Contexto Histórico e Religioso | Uma datação mais precisa permite aos historiadores e teólogos contextualizar melhor os textos. Por exemplo, se um pergaminho é 50 ou 100 anos mais antigo, pode colocá-lo antes de certos eventos históricos cruciais (como a ascensão dos Asmoneus ou a chegada dos Romanos à Judeia), alterando a forma como interpretamos a sua mensagem e a sua relevância para as comunidades que os produziram e leram. Isto pode iluminar debates sobre as crenças messiânicas, as prácticas rituais e as divisões sectárias entre os grupos judaicos da época.

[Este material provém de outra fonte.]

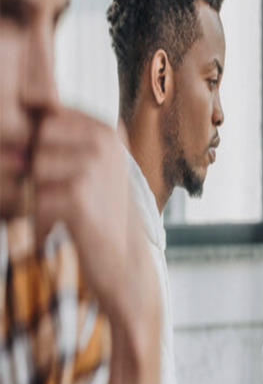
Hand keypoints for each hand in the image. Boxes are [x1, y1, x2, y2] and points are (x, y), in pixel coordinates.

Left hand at [31, 108, 157, 331]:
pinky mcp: (79, 194)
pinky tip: (69, 227)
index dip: (45, 148)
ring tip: (70, 213)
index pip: (48, 119)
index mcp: (109, 130)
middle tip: (67, 196)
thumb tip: (15, 141)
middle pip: (37, 139)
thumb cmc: (105, 216)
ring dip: (42, 195)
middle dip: (41, 169)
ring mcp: (93, 166)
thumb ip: (62, 143)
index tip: (67, 176)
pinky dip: (44, 218)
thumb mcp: (92, 170)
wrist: (126, 264)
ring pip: (34, 168)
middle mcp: (105, 142)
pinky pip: (36, 196)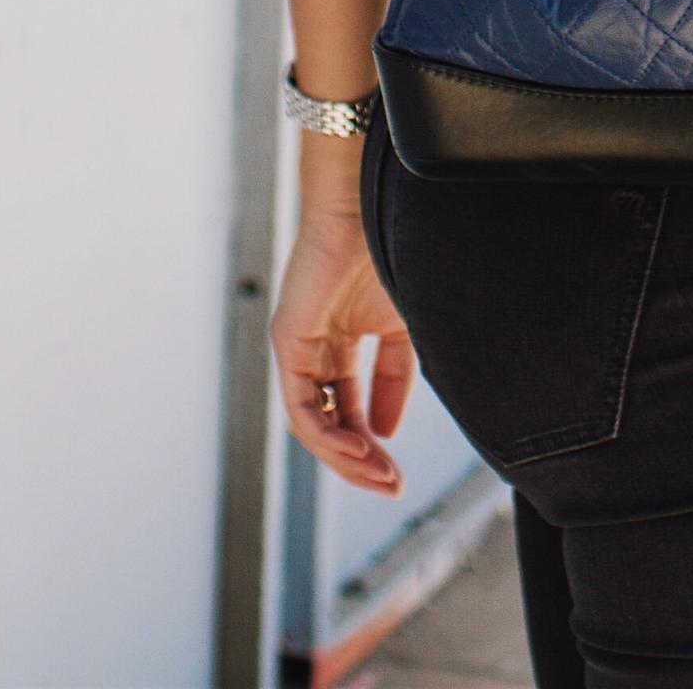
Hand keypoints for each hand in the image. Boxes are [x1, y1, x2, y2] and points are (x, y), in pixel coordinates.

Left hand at [271, 199, 414, 498]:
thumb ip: (397, 376)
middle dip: (362, 459)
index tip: (399, 474)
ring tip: (378, 475)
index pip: (357, 404)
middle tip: (391, 487)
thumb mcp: (404, 323)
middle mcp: (321, 345)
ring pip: (316, 422)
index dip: (377, 440)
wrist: (368, 205)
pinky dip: (328, 435)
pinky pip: (303, 407)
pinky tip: (357, 449)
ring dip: (346, 456)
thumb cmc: (389, 249)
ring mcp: (302, 346)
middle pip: (335, 420)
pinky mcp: (288, 343)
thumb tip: (390, 431)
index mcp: (350, 337)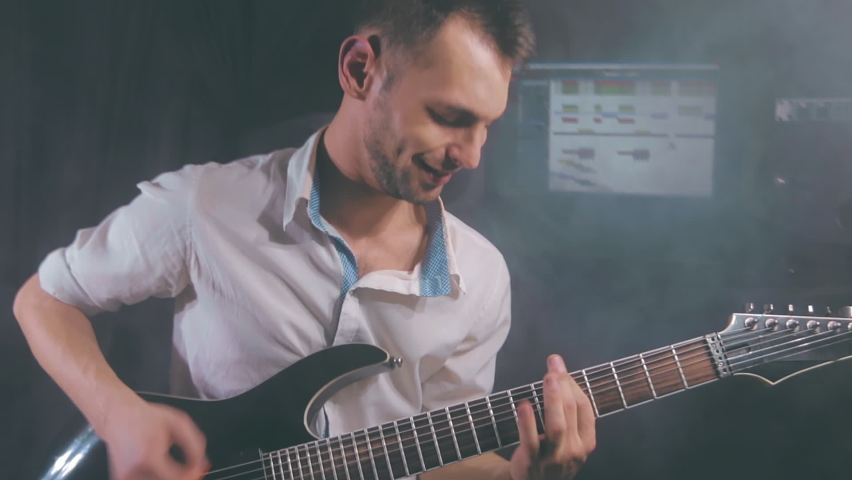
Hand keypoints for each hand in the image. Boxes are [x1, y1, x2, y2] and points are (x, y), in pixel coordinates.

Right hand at [101, 399, 209, 479]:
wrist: (116, 415)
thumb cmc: (149, 417)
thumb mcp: (179, 422)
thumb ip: (195, 444)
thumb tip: (202, 465)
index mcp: (149, 456)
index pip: (176, 478)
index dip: (192, 475)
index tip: (197, 467)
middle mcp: (134, 471)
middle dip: (182, 477)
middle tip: (189, 468)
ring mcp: (125, 478)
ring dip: (168, 477)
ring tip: (171, 465)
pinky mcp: (121, 479)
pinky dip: (156, 476)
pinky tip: (159, 468)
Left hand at [510, 355, 595, 479]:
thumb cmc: (554, 456)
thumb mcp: (570, 440)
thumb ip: (569, 413)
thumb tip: (560, 375)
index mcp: (586, 441)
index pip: (585, 408)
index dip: (574, 384)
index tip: (561, 367)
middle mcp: (574, 449)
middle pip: (571, 412)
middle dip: (563, 385)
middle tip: (553, 366)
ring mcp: (554, 457)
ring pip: (557, 426)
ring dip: (553, 399)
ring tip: (549, 378)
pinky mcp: (532, 462)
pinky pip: (530, 440)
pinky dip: (527, 422)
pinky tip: (523, 405)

Um Paradigma para o Futuro: Aplicações e Desafios
Para além dos Manuscritos do Mar Morto, a metodologia desenvolvida neste estudo promete revolucionar a arqueologia e a paleografia. A capacidade de datar manuscritos com precisão a partir da sua caligrafia, sem a necessidade de amostras destructivas, é um avanço monumental. Esta tecnologia tem potencial para ser aplicada a uma vasta gama de outros documentos antigos em papiro, pergaminho ou até mesmo em materiais mais recentes, abrindo caminho para uma melhor compreensão de inúmeros artefactos históricos que actualmente carecem de uma datação precisa.

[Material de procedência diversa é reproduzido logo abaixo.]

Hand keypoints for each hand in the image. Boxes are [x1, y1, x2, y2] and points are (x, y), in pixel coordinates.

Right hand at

É importante notar que, como em qualquer estudo inovador, o cepticismo saudável é uma parte natural do processo científico. Embora os resultados sejam promissores e validem o potencial da IA, a comunidade académica continuará a escrutinar a metodologia e a procurar validações independentes. No entanto, o consenso geral aponta para que este estudo represente um marco significativo na investigação dos Manuscritos do Mar Morto.
Em última análise, esta fusão de sabedoria antiga e tecnologia de ponta não só nos aproxima dos escribas que meticulosamente transcreveram estes textos há milénios, como também reforça o poder da ciência moderna para desvendar os mistérios do passado. Os Manuscritos do Mar Morto continuam a ser uma fonte inesgotável de conhecimento, e agora, graças à inteligência artificial, a sua voz no tempo está mais clara e ressonante do que nunca.